■ Problem to work on:
If a line below includes the string "camera", copy it.

★ ★ ★ ★

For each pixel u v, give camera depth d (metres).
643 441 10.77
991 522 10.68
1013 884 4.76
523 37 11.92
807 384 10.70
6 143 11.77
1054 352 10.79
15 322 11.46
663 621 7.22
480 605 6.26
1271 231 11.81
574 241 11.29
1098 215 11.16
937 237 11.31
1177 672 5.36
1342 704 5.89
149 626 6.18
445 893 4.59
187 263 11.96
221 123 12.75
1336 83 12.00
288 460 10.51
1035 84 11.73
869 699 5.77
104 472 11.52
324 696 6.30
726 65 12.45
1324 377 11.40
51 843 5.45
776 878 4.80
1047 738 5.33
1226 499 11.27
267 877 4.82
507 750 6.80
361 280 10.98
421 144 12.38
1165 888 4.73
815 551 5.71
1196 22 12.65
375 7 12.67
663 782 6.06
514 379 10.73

★ ★ ★ ★

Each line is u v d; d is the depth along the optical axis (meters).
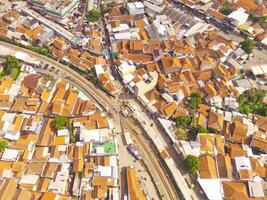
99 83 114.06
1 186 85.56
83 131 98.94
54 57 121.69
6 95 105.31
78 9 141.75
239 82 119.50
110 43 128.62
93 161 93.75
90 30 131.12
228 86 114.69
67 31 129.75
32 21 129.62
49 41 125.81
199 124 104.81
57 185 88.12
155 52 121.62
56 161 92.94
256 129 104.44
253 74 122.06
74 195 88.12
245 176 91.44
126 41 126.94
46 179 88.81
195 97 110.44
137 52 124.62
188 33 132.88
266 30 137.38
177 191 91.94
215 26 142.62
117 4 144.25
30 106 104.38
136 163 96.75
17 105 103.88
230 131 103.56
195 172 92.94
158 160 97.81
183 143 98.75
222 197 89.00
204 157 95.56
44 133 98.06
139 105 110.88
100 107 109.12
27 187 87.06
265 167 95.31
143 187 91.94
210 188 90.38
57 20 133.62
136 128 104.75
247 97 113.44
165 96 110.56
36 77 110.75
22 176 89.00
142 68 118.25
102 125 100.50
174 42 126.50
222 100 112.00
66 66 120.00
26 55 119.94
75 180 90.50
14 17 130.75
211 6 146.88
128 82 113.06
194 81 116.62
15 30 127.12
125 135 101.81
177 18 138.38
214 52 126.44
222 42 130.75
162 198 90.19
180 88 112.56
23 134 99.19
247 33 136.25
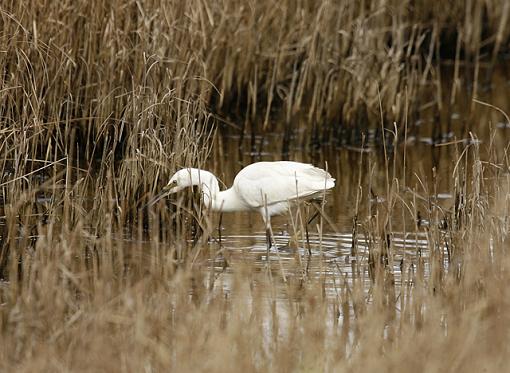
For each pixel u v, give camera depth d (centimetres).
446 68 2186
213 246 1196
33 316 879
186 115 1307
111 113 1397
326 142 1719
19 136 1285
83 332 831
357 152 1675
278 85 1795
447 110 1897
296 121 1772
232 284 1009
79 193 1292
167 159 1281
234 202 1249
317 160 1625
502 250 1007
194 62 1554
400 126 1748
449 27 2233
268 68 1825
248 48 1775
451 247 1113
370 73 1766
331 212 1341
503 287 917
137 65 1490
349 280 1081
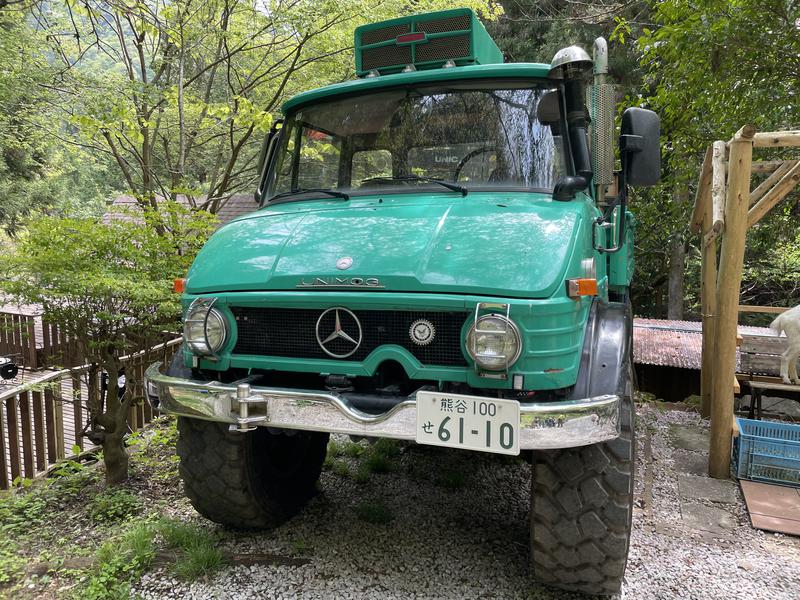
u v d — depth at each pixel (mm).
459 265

★ ★ ★ ★

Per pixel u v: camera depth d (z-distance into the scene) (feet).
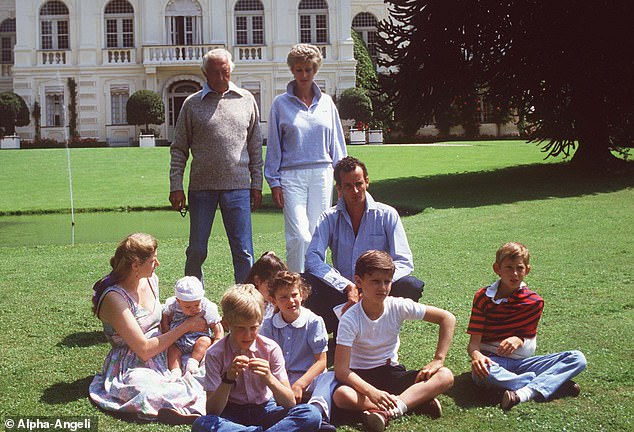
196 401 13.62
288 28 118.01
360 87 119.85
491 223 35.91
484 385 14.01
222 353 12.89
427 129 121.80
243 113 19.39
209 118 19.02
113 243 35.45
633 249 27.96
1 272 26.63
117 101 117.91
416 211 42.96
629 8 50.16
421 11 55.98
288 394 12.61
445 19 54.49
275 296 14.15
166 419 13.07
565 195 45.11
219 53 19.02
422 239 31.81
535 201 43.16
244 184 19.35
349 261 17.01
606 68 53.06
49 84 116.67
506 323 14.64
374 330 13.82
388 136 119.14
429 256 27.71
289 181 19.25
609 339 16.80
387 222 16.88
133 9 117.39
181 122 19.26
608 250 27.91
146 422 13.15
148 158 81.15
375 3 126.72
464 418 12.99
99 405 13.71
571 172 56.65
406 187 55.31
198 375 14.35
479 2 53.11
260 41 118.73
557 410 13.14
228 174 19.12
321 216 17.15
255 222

★ ★ ★ ★

■ Exercise response:
For each pixel u v, give camera depth d (metres).
For each pixel u v, give camera depth d (centimetres).
Per pixel u v: camera depth d (z-distance into the scene) (feet).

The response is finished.